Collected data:
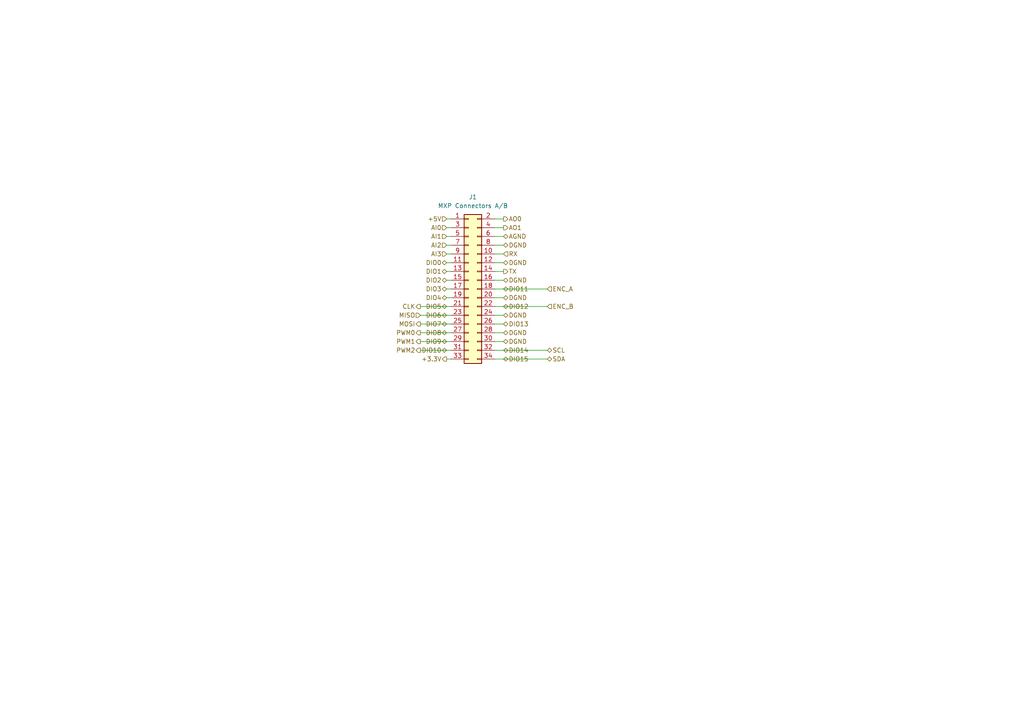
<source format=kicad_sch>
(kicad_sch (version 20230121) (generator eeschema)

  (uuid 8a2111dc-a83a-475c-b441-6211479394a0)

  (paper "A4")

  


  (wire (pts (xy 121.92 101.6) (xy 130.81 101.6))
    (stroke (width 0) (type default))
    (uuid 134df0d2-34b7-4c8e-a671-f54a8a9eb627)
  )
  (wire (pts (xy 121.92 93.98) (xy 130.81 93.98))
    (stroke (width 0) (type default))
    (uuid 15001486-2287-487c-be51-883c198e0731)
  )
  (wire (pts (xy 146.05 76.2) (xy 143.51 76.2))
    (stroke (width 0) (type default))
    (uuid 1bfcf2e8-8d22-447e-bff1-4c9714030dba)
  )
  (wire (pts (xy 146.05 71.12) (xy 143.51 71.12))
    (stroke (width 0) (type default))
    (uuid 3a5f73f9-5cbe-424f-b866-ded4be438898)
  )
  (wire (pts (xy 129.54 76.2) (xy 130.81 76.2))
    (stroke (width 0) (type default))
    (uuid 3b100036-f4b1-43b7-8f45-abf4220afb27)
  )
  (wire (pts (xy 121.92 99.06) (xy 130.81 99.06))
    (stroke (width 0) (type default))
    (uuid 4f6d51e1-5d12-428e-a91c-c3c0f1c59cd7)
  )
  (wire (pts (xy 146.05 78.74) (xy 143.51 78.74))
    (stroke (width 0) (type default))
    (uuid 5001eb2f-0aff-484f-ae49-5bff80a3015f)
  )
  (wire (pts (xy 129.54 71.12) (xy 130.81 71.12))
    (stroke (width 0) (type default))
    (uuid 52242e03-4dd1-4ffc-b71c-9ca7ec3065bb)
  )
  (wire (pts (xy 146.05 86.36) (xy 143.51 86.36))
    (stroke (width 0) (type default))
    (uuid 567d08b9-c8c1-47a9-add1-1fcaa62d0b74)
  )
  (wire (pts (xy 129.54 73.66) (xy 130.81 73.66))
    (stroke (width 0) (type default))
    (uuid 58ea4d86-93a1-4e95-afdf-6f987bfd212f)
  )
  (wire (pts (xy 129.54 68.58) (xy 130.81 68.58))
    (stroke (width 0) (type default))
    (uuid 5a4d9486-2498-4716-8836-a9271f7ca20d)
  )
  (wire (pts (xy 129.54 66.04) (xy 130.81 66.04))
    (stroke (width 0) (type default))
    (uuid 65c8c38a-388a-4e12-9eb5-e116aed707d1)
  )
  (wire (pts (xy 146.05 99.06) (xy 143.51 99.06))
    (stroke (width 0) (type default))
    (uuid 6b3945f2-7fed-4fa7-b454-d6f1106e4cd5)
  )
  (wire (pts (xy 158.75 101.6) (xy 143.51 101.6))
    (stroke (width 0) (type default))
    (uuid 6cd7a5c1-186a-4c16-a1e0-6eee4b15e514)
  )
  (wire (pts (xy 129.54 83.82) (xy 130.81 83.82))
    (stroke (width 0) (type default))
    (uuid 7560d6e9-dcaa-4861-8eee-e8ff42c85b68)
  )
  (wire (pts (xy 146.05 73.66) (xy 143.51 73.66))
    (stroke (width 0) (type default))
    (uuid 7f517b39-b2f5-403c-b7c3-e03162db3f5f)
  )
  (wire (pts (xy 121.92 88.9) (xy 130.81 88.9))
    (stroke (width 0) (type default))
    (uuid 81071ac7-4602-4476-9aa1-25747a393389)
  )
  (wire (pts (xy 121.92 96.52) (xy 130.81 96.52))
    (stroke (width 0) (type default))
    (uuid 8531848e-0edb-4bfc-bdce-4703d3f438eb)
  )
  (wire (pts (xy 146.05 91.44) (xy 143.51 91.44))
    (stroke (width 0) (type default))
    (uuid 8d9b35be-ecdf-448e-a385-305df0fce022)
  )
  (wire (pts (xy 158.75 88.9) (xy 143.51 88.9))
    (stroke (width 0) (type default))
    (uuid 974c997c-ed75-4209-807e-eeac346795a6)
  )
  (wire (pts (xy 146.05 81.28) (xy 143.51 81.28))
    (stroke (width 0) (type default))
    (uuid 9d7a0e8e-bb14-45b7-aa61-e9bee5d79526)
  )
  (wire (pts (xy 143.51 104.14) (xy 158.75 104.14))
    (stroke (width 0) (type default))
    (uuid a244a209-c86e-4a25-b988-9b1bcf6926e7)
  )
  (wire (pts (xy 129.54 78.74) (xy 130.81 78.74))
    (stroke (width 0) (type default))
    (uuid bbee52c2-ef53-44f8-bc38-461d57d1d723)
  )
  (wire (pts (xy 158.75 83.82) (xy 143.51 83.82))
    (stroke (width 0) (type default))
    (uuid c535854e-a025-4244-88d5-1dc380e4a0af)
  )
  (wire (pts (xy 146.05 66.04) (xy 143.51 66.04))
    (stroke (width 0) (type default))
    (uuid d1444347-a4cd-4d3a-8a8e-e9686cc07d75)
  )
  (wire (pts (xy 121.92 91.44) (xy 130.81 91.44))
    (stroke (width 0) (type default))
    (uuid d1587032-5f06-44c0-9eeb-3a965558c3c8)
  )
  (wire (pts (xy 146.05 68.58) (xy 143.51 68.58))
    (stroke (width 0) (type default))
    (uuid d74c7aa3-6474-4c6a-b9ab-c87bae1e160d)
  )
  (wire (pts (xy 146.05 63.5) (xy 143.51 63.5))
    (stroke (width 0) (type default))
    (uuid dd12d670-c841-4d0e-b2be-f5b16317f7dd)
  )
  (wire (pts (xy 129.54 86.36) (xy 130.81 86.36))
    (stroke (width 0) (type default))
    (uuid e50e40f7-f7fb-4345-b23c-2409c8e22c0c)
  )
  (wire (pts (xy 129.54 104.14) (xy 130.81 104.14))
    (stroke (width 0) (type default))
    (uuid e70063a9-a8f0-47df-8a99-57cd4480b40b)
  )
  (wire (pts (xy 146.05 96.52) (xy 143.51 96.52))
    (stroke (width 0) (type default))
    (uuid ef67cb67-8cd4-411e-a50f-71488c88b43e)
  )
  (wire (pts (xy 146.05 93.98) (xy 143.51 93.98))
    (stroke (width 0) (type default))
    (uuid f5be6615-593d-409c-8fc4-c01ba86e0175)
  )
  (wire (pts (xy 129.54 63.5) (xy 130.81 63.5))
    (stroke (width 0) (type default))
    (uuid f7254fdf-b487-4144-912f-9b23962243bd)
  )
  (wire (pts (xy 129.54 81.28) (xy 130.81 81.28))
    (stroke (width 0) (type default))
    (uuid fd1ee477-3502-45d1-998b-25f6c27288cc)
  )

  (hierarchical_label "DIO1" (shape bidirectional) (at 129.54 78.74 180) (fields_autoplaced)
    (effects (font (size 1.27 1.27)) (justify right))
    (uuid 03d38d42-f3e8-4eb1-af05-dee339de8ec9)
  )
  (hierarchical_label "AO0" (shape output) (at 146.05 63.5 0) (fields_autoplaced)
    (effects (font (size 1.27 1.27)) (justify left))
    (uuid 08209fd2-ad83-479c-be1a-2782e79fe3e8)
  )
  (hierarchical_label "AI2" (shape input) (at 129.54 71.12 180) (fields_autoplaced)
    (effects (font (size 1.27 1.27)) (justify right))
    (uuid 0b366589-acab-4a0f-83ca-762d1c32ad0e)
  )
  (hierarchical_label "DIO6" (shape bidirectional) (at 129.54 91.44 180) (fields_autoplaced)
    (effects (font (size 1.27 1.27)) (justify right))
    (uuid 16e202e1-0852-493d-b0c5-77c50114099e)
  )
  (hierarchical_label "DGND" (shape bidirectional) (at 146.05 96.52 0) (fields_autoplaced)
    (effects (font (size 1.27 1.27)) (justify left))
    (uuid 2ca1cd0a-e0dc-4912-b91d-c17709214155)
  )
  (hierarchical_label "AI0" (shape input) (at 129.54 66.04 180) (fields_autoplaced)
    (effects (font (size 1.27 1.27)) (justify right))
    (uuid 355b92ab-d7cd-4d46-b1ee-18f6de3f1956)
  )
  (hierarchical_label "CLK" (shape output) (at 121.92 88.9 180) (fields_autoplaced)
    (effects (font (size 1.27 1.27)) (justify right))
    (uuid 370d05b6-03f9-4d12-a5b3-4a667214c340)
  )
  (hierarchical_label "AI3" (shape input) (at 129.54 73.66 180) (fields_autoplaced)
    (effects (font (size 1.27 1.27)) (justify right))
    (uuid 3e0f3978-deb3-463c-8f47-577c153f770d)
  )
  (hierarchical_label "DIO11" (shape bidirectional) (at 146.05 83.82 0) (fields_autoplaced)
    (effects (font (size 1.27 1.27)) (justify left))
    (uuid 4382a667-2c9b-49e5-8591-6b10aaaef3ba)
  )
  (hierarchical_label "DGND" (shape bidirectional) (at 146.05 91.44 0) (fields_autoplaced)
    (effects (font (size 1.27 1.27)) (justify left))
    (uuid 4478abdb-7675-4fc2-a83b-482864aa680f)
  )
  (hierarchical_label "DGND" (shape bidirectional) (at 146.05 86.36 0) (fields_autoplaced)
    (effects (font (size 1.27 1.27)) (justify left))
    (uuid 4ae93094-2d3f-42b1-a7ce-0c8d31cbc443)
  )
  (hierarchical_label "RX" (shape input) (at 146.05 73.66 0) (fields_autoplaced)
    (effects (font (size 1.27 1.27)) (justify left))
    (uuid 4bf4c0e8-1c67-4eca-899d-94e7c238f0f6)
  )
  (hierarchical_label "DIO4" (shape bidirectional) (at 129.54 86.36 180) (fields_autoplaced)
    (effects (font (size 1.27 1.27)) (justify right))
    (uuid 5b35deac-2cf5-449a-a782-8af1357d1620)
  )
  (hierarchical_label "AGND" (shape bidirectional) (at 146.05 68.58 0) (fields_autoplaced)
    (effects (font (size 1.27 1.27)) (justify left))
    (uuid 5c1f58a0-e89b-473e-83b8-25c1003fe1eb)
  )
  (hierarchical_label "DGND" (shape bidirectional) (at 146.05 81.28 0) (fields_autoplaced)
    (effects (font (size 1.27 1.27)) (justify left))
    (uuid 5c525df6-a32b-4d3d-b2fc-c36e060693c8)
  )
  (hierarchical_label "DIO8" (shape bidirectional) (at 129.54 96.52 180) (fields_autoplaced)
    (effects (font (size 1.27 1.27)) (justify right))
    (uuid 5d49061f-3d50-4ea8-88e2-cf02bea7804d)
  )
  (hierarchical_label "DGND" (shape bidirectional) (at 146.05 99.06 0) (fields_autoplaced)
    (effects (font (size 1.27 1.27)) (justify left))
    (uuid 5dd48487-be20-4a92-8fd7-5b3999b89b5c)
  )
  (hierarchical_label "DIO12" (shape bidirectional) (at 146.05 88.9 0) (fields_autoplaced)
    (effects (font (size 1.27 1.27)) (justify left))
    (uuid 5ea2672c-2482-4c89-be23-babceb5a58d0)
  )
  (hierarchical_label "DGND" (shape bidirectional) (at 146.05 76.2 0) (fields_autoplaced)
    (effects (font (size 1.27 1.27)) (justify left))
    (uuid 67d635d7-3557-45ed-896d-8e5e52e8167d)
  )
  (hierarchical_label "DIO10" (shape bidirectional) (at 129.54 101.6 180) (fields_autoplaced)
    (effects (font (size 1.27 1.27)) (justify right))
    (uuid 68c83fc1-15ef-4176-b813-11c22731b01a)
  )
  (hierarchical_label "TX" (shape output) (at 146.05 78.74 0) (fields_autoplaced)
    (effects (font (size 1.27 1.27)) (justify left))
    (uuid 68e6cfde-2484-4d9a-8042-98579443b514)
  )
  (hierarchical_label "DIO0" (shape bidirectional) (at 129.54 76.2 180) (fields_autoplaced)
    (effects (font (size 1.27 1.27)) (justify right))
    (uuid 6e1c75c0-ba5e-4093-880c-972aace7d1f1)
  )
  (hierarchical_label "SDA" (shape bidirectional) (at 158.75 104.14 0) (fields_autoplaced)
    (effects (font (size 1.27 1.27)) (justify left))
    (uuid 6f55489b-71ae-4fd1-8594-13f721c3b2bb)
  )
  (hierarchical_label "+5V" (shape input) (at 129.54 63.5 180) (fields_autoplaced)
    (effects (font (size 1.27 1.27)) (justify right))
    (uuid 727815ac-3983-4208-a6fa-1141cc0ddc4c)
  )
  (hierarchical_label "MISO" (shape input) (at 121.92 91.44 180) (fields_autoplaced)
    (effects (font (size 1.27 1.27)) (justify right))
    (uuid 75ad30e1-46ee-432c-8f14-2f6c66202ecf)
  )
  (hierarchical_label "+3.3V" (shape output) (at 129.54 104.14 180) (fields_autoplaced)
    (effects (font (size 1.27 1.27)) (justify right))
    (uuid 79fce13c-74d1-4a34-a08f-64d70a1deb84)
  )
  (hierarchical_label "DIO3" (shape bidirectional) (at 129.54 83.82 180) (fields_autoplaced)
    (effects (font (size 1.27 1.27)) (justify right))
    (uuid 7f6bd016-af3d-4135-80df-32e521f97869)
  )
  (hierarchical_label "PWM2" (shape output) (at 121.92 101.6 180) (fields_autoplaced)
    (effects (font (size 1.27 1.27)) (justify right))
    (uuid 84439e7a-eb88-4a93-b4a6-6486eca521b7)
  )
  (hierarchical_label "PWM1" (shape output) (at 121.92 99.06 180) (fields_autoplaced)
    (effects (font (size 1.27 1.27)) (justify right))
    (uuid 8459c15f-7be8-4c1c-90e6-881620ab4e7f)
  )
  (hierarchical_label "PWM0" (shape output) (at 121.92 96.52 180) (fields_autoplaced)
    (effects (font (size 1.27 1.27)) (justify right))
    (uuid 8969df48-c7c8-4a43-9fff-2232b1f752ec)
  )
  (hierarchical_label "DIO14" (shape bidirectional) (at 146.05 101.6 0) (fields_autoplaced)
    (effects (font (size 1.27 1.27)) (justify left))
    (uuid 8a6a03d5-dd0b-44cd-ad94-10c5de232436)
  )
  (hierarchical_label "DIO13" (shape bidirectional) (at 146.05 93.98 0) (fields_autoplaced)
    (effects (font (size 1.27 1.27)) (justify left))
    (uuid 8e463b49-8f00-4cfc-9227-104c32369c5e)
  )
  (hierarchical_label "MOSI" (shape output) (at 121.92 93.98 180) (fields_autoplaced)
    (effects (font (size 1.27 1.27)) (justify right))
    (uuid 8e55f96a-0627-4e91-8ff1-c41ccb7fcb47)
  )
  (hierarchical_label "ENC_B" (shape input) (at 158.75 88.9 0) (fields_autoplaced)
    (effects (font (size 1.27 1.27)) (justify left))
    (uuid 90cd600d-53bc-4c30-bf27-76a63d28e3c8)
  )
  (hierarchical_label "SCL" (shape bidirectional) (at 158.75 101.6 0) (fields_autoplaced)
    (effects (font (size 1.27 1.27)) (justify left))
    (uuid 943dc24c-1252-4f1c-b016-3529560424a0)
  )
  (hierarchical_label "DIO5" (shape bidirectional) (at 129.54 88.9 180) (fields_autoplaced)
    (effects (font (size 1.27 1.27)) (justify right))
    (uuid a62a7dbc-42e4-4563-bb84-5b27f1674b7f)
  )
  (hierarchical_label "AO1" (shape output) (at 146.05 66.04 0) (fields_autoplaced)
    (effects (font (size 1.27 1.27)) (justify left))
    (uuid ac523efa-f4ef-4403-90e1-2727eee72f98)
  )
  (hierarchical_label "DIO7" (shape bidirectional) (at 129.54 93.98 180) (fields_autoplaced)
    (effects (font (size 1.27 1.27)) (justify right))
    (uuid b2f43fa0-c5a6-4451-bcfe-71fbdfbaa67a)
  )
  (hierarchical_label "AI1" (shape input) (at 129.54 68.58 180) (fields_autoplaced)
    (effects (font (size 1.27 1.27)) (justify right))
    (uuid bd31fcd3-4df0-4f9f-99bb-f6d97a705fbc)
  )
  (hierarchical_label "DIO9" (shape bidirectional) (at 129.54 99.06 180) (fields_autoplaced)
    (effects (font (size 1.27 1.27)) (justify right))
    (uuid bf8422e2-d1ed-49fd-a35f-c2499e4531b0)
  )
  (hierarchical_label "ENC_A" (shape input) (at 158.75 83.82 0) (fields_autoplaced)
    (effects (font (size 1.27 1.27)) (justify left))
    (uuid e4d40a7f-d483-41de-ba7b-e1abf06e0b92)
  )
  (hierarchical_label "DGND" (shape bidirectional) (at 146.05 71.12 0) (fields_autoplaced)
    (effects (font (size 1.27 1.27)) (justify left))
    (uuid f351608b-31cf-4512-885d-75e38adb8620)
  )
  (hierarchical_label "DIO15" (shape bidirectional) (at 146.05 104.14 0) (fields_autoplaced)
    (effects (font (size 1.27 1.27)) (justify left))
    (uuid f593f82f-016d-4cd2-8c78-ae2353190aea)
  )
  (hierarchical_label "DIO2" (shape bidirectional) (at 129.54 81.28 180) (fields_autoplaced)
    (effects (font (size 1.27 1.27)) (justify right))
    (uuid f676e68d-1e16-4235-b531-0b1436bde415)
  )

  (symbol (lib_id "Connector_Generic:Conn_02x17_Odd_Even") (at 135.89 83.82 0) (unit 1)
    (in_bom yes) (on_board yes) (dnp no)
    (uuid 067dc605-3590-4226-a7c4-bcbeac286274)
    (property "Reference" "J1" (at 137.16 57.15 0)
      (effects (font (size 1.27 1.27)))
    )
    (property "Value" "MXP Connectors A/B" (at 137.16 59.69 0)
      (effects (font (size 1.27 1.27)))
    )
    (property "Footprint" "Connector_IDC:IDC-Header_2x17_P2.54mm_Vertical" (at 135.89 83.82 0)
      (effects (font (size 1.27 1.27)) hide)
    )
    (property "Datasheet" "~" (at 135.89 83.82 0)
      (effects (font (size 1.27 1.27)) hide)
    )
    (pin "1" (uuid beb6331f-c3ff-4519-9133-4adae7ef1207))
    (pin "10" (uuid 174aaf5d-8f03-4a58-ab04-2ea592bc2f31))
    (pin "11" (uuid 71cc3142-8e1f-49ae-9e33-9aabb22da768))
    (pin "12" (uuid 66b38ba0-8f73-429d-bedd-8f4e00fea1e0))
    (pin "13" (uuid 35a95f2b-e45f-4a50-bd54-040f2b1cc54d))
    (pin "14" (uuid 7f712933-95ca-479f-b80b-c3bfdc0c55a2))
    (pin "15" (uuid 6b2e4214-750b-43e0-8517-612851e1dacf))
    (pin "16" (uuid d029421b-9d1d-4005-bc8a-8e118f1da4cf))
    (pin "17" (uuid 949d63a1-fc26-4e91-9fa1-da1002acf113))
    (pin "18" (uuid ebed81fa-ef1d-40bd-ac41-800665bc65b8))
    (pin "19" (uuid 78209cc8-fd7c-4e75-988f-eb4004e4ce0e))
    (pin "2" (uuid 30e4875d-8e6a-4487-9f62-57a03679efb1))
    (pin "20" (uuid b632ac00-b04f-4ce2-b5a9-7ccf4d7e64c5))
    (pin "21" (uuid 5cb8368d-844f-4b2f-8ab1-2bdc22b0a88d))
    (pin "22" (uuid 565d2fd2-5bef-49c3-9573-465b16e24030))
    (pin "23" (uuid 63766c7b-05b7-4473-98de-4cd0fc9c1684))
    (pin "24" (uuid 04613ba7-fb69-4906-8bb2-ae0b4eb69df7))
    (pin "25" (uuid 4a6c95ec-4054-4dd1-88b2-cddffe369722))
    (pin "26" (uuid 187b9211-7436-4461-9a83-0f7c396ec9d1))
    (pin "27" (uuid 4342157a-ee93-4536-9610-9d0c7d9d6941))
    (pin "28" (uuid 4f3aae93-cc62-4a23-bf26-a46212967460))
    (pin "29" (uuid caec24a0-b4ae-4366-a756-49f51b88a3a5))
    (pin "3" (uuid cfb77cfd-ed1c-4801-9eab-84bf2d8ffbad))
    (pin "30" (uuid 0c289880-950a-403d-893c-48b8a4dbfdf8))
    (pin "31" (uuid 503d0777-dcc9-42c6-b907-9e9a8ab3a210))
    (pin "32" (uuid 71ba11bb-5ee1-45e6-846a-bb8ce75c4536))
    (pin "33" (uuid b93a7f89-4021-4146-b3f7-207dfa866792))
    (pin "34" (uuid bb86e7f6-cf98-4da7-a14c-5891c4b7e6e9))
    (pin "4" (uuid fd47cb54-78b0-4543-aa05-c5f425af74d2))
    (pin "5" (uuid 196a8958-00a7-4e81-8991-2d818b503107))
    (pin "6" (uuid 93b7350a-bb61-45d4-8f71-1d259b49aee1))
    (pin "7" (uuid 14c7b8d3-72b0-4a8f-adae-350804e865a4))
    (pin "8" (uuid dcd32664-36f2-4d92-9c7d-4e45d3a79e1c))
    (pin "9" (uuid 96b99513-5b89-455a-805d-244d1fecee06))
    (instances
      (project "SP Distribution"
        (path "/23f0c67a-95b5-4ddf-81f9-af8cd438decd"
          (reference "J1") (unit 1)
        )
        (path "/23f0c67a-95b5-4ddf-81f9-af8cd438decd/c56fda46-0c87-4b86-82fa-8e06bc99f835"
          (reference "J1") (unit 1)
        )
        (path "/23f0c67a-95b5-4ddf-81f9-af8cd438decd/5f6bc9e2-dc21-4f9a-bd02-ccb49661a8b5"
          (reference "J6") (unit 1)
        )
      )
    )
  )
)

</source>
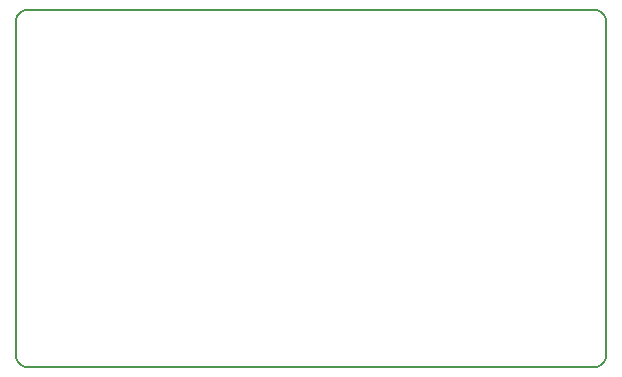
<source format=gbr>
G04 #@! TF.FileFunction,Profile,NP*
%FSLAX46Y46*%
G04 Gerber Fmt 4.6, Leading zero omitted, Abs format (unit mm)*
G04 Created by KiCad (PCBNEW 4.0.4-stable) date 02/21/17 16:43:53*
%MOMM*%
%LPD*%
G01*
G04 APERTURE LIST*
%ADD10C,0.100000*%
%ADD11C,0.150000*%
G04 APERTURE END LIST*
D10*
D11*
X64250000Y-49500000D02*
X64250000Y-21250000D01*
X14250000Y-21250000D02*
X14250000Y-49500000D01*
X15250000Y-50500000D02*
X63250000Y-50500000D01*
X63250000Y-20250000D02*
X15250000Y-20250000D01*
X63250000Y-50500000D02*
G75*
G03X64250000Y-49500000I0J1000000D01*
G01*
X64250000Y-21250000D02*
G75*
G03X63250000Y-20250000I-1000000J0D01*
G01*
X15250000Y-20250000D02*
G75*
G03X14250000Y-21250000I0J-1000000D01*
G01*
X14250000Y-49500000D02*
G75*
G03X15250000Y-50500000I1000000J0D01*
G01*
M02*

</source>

Problem requirements: Return exactly the lines from the one containing "G04 Gerber Fmt" through the last line of the records above, both included, and nothing else.

Response to this exercise:
G04 Gerber Fmt 4.6, Leading zero omitted, Abs format (unit mm)*
G04 Created by KiCad (PCBNEW 4.0.4-stable) date 02/21/17 16:43:53*
%MOMM*%
%LPD*%
G01*
G04 APERTURE LIST*
%ADD10C,0.100000*%
%ADD11C,0.150000*%
G04 APERTURE END LIST*
D10*
D11*
X64250000Y-49500000D02*
X64250000Y-21250000D01*
X14250000Y-21250000D02*
X14250000Y-49500000D01*
X15250000Y-50500000D02*
X63250000Y-50500000D01*
X63250000Y-20250000D02*
X15250000Y-20250000D01*
X63250000Y-50500000D02*
G75*
G03X64250000Y-49500000I0J1000000D01*
G01*
X64250000Y-21250000D02*
G75*
G03X63250000Y-20250000I-1000000J0D01*
G01*
X15250000Y-20250000D02*
G75*
G03X14250000Y-21250000I0J-1000000D01*
G01*
X14250000Y-49500000D02*
G75*
G03X15250000Y-50500000I1000000J0D01*
G01*
M02*

</source>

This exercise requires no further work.